BEGIN TEXT SHOWN
For Python→Go encoding, register the concrete type so the encoder writes the correct Go type name into the interface field:

from pygob import Encoder, Schema, GOB_INT, GOB_STRING
import io

PointSchema = Schema("Point", X=GOB_INT, Y=GOB_INT)
ContainerSchema = Schema("Container", Name=GOB_STRING, Value=8)  # 8 = GOB_INTERFACE

buf = io.BytesIO()
enc = Encoder(buf)
enc.register("main.Point", PointSchema)   # register with fully-qualified Go name
enc.encode({"Name": "box", "Value": {"X": 10, "Y": 20}}, schema=ContainerSchema)

@gobstruct-decorated classes are auto-registered and do not need an explicit register() call:

from dataclasses import dataclass
from pygob import gobstruct, Encoder, Schema, GOB_STRING, GOB_INTERFACE

@gobstruct("Point")   # auto-registered
@dataclass
class Point:
    X: int
    Y: int

ContainerSchema = Schema("Container", Name=GOB_STRING, Value=GOB_INTERFACE)
buf = io.BytesIO()
enc = Encoder(buf)
# No register() needed — Point was auto-registered by @gobstruct
enc.encode({"Name": "box", "Value": Point(X=10, Y=20)}, schema=ContainerSchema)

GobEncoder / BinaryMarshaler types

Go types implementing GobEncoder, BinaryMarshaler, or TextMarshaler (e.g. time.Time, uuid.UUID) decode as GobEncoded(type_name, raw_bytes). pygob ships built-in codecs for the most common types.

Built-in codecs

import pygob

# Enable all built-in codecs at construction time (recommended)
with open("data.gob", "rb") as f:
    dec = pygob.Decoder(f, codecs=pygob.DEFAULT_CODECS)
    t = dec.decode()   # time.Time → datetime.datetime, uuid.UUID → uuid.UUID

# Or with the convenience function
t = pygob.decode(data, codecs=pygob.DEFAULT_CODECS)

DEFAULT_CODECS includes:

Go type	Python type	Gob type name
time.Time	datetime.datetime	"Time"
uuid.UUID (google/uuid)	uuid.UUID	"UUID"

Encoding works symmetrically:

from datetime import datetime, timezone
import io
import uuid
import pygob

buf = io.BytesIO()
enc = pygob.Encoder(buf, codecs=pygob.DEFAULT_CODECS)
enc.encode_gob_encoded(datetime(2009, 11, 10, 23, 0, 0, tzinfo=timezone.utc), "Time")
enc.encode_gob_encoded(uuid.UUID("6ba7b810-9dad-11d1-80b4-00c04fd430c8"), "UUID")

Custom codecs

Register a custom decoder for any BinaryMarshaler/GobEncoder type:

import pygob
from pygob import Decoder, Codec
from datetime import datetime

def decode_time(data: bytes) -> datetime:
    # parse Go binary time format
    ...
END TEXT SHOWN
BEGIN AVAILABLE DATA
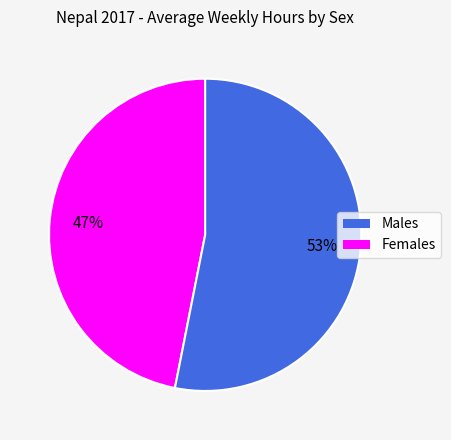

To the nearest percent, what is the difference between the largest and smallest slice percentages?

6%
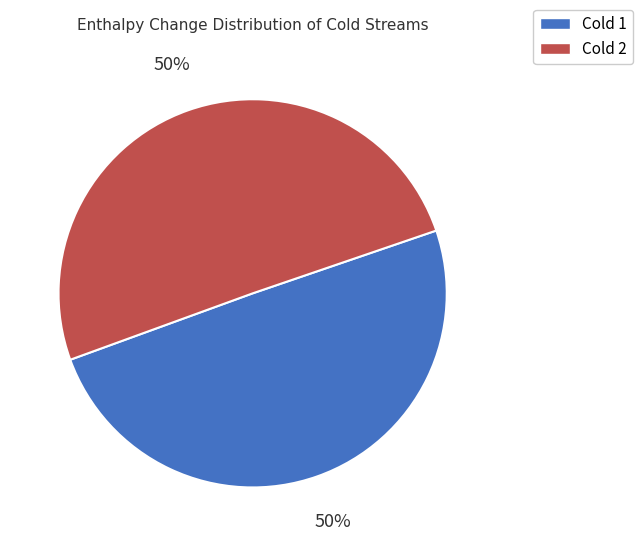

What percentage is the Cold 1 slice, to the nearest percent?

50%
END AVAILABLE DATA
EXERCISE SET >>
[A] List each distinct module named in an import statement in the pygob excerpt.
[B] Update the pygob excerpt from "# Enable all" to "t = pygob.decode(data, codecs=pygob.DEFAULT_CODECS)", swapping "data.gob" for "input.gob".
The material above stands apart from the pygob excerpt and has no connection to it.

EXERCISE SOLUTIONS >>
[A] pygob, io, dataclasses, datetime, uuid

[B]
# Enable all built-in codecs at construction time (recommended)
with open("input.gob", "rb") as f:
    dec = pygob.Decoder(f, codecs=pygob.DEFAULT_CODECS)
    t = dec.decode()   # time.Time → datetime.datetime, uuid.UUID → uuid.UUID

# Or with the convenience function
t = pygob.decode(data, codecs=pygob.DEFAULT_CODECS)